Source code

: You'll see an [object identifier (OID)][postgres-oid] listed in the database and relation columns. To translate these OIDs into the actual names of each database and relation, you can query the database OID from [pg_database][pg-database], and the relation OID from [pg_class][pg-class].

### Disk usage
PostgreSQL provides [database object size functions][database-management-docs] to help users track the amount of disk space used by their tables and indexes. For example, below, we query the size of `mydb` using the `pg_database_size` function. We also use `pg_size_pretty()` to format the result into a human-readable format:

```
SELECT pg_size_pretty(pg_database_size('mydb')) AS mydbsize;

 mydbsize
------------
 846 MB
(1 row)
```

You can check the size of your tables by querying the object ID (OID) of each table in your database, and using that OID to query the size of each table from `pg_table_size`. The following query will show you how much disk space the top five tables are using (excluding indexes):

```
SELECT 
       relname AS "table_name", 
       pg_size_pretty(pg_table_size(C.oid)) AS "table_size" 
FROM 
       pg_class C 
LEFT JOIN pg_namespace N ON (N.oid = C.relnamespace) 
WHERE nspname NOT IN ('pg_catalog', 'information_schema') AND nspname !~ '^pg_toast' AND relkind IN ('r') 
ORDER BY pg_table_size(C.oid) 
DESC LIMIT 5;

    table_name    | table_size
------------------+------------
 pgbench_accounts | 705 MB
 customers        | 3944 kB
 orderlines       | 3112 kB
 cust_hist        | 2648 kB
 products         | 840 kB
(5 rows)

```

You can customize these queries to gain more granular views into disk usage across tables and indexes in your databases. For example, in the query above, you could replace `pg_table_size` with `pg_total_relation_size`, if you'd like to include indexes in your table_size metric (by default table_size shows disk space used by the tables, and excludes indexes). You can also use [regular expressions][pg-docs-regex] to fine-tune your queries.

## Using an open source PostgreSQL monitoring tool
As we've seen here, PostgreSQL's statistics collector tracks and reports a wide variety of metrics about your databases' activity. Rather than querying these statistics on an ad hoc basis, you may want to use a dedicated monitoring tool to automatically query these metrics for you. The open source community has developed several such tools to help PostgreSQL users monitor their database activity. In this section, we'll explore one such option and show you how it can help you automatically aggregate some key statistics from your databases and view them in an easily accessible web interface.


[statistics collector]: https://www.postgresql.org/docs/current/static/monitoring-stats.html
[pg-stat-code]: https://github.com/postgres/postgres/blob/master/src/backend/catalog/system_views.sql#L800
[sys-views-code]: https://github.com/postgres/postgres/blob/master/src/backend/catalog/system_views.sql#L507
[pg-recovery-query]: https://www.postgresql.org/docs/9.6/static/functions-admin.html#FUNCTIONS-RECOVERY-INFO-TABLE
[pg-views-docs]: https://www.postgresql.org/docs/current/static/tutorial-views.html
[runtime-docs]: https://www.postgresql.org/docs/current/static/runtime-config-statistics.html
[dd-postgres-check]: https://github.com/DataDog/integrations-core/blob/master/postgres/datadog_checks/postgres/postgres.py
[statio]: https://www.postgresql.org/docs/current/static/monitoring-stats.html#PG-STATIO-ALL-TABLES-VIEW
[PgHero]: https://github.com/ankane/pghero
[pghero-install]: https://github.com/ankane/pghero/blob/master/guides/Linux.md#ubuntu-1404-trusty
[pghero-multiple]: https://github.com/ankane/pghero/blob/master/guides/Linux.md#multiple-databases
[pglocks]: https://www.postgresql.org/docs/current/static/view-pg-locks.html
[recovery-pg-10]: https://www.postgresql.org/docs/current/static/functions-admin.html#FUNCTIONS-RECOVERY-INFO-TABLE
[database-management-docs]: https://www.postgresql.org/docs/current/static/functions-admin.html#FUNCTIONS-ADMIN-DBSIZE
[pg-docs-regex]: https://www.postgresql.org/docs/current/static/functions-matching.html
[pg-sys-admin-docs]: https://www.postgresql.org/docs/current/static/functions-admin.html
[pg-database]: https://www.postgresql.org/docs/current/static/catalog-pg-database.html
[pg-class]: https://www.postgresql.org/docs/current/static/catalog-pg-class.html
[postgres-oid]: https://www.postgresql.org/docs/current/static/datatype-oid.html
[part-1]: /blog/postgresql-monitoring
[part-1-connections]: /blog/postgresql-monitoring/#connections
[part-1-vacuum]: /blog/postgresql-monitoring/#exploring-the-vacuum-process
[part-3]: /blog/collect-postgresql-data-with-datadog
□ □ □ □
Your task -> Using the material above, transcribe exactly the lines from the line with "You can customize" to the line with "## Using an"; both count, and nothing else goes in.

Answer to this exercise ->
You can customize these queries to gain more granular views into disk usage across tables and indexes in your databases. For example, in the query above, you could replace `pg_table_size` with `pg_total_relation_size`, if you'd like to include indexes in your table_size metric (by default table_size shows disk space used by the tables, and excludes indexes). You can also use [regular expressions][pg-docs-regex] to fine-tune your queries.

## Using an open source PostgreSQL monitoring tool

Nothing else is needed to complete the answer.